In Teatro Real Madrid she sang the role of Blanche of Poulenc's Les dialogues des Carmélites in June 2006.

In the United States, she has performed at the Chicago Lyric Opera several times, singing Zerlina, Gilda, Violetta, and Giulietta (Bellini: I Capuleti e i Montecchi), in October 2005 she performed as Micaëla. She made her debut in the Metropolitan Opera, New York in 1996 as Adina in Donizetti’s L'elisir d'amore, later appearing there as Gilda, Lucia, and Violetta as well. Last time, in April 2006, she sang Susanna at the Metropolitan. She sang Antonia at the Washington Opera, and appeared in the Los Angeles Opera in the same role. In March 2002, she sang Pamina in Los Angeles. In April 2005 she performed as Pamina several times at Washington.
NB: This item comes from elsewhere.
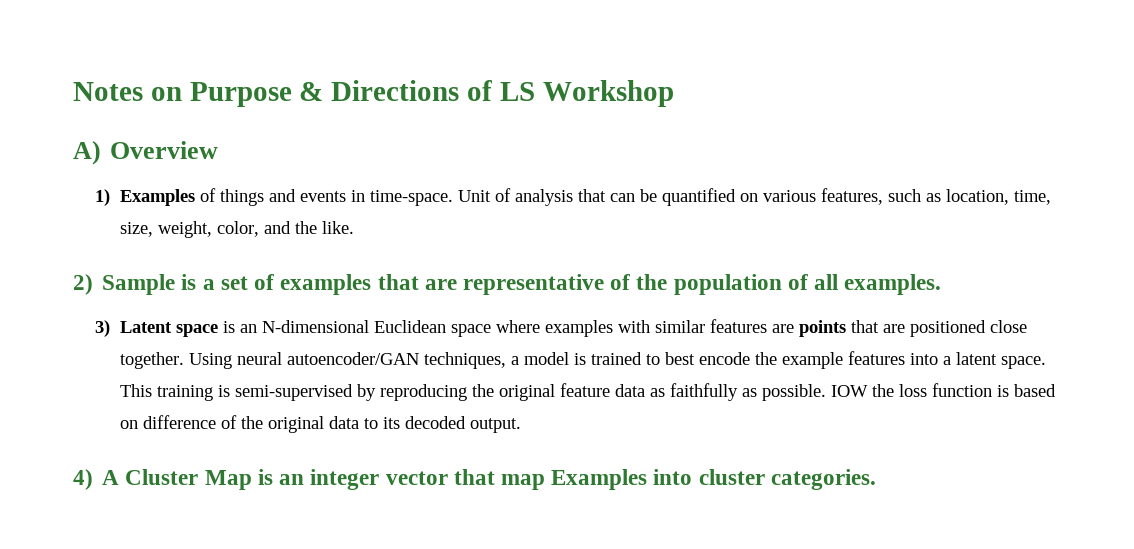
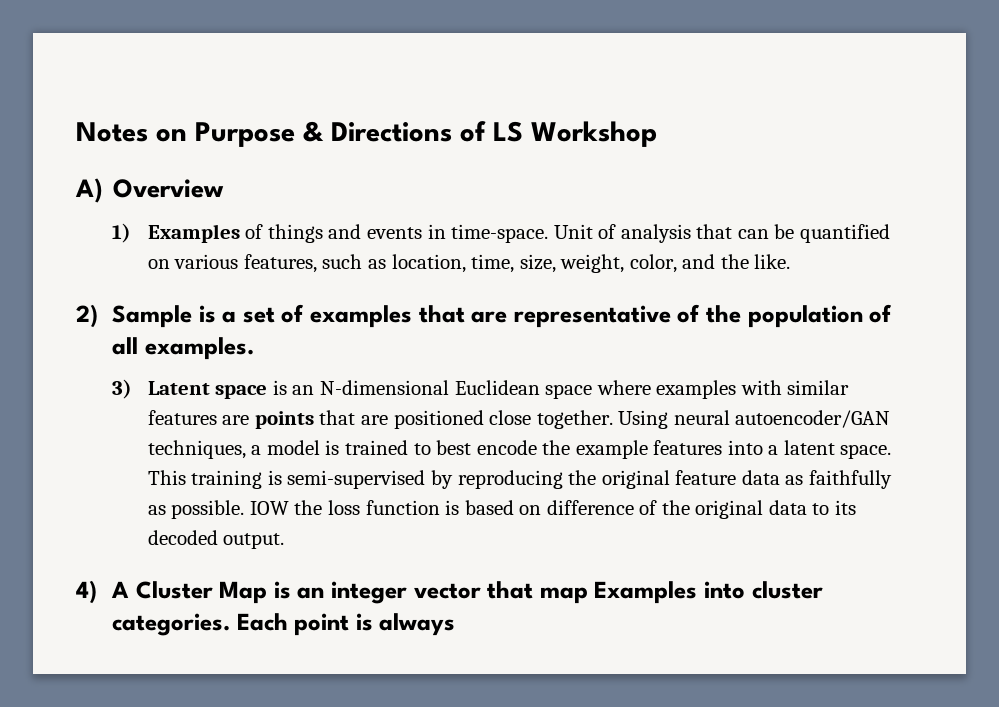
(876, 479) none -> [236,613,456,636] Each point is always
She is often invited to sing at the New National Theatre Tokyo. At the Budapest Opera, she often sings her favourite roles of Gilda, Lucia di Lammermoor and Violetta.

She sings Mozart arias from Don Giovanni and Le Nozze di Figaro on her latest released CD album performing eight different roles. The DVD-version of this recording is available.

In 1997, she won the Liszt Prize and, in 2004, the Kossuth Prize. She has been the holder of the title ”Artist of Merit” since 1999.

===Politics===
In the 2026 Hungarian parliamentary election, Rost has been elected as the representative of the Jász-Nagykun-Szolnok County 1st constituency as the candidate of the Tisza Party. In the incoming Magyar Government, Rost will be a government commissioner responsible for Hungarian music culture.